Jeremiah currently has him ranked No.37 on his overall board (the fifth-ranked cornerback), but that could change when Williams runs with the defensive backs here on Monday.
"I just want to show that overall, I am one of the best DBs in the nation," Williams said. "I want to show my movement skills, I want to show my speed, and I want to put everything I've got on display."
Growing up in Nashville, Williams said he rooted for the Titans.
On December 6, his birthday, he was in the crowd to witness running back Derrick Henry's 99-yard touchdown run against the Jaguars. On Sunday, he recalled being at Nissan Stadium when return man Pacman Jones returned a punt for a touchdown during his playing days with the team.
He said he looks up to current Titans safety Kevin Byard because of the way he plays the game.
"Just his passion and aggression," Williams said of Byard. "He's a playmaker, and that is something you want in a DB. You want to have that fire."
Williams has told NFL teams he wants to be a great player, but also a role model, and someone who is a great example in the community.

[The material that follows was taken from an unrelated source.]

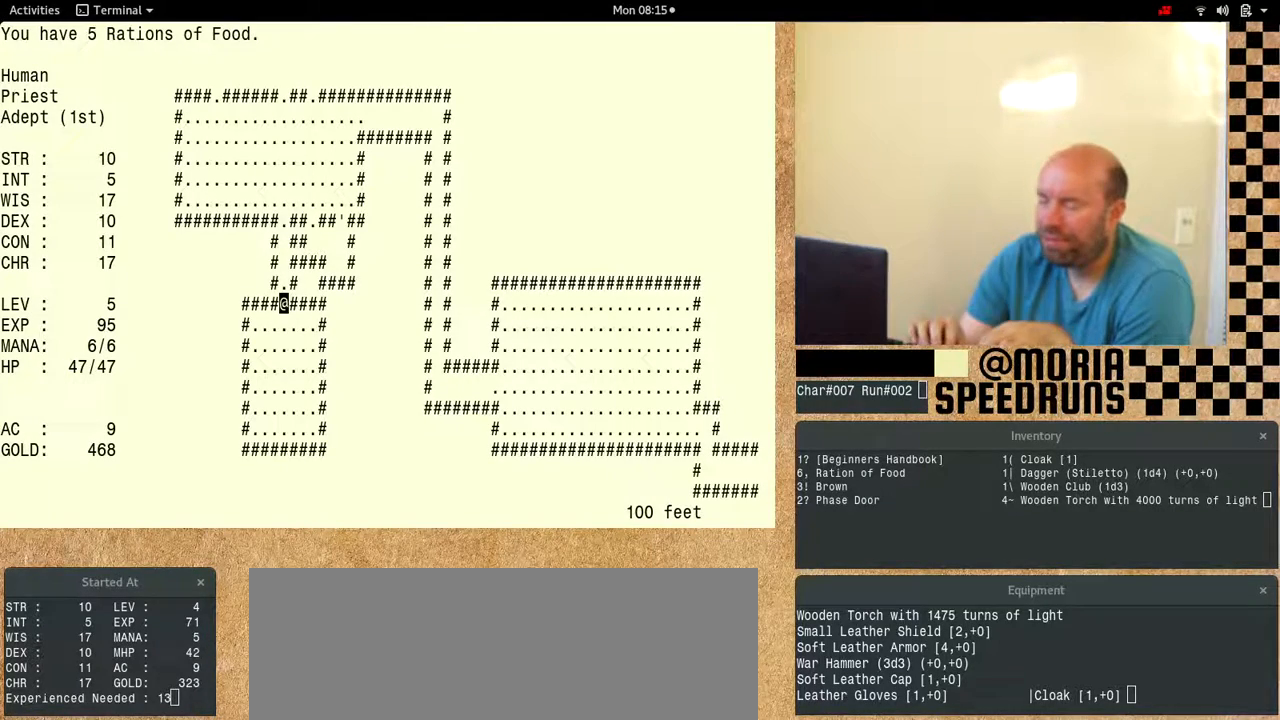
{"keys": [], "events": []}
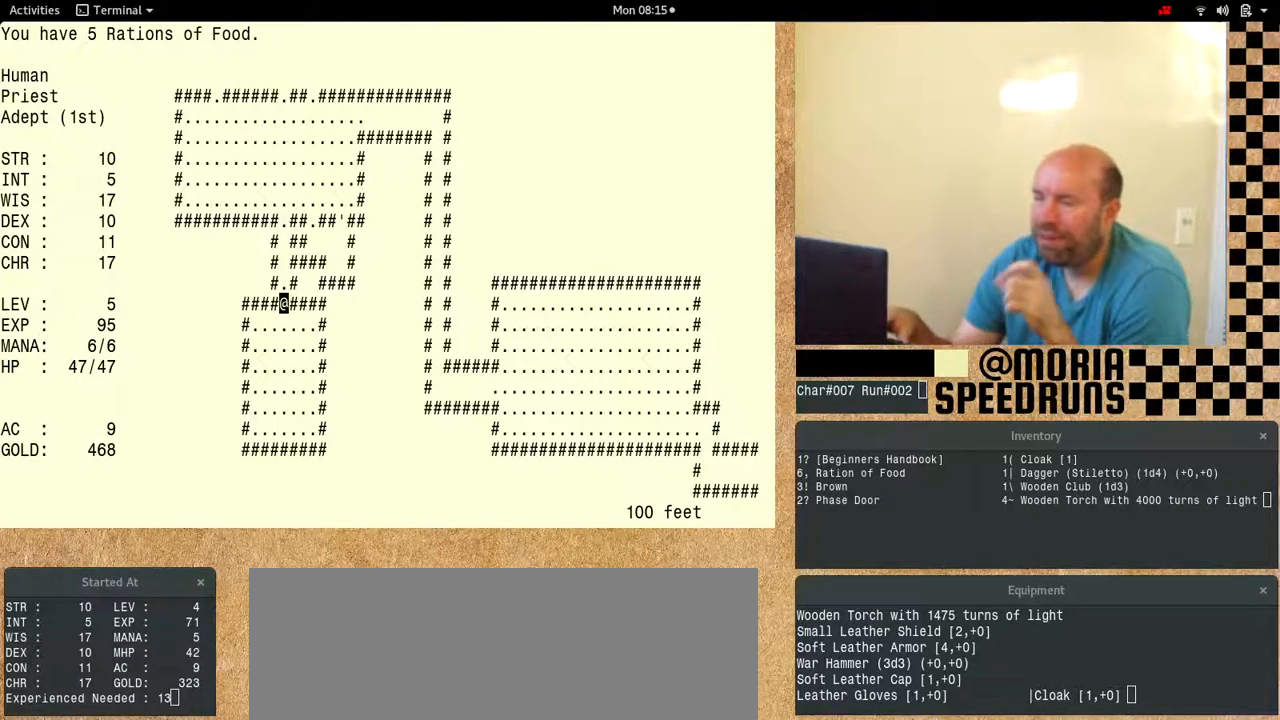
{"keys": [], "events": []}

He called his mom his "superhero." He said he loves Vanderbilt head coach Derek Mason, who helped him develop as a player, and a person.
"Just like I was looking up to all the Titans players back in the day, from Steve McNair to Eddie George to Chris Johnson, Vince Young," Williams said. "All those guys I looked up to when they played for the Titans, kids are doing the same thing (for me), and I just want to be that role model."
Williams couldn't keep from smiling when answering questions on Sunday.
"It is a blessing to be here," he said. "This has been a dream of mine since I was five. Showing these scouts, these coaches what I can do at the next level, this is definitely a blessing."
Next month, Williams will find out where his NFL home will be.
He's excited about the draft being in Nashville, and he smiled bigger when asked about the possibility of being picked by his hometown team.
The Titans are currently stocked at cornerback, with veterans Logan Ryan, Malcolm Butler and Adoree' Jackson, and LeShaun Sims and Kenneth Durden are also under contract.
Still, Williams said he has had some contact with the team, including a sit-down with secondary coach Kerry Coombs.
"Playing for the hometown team, what I would say is: Don't draft me just because I'm from Nashville. Draft me because I am the best option, the best defensive back in the draft," Williams said. "Playing for the Titans, that would be something special, too."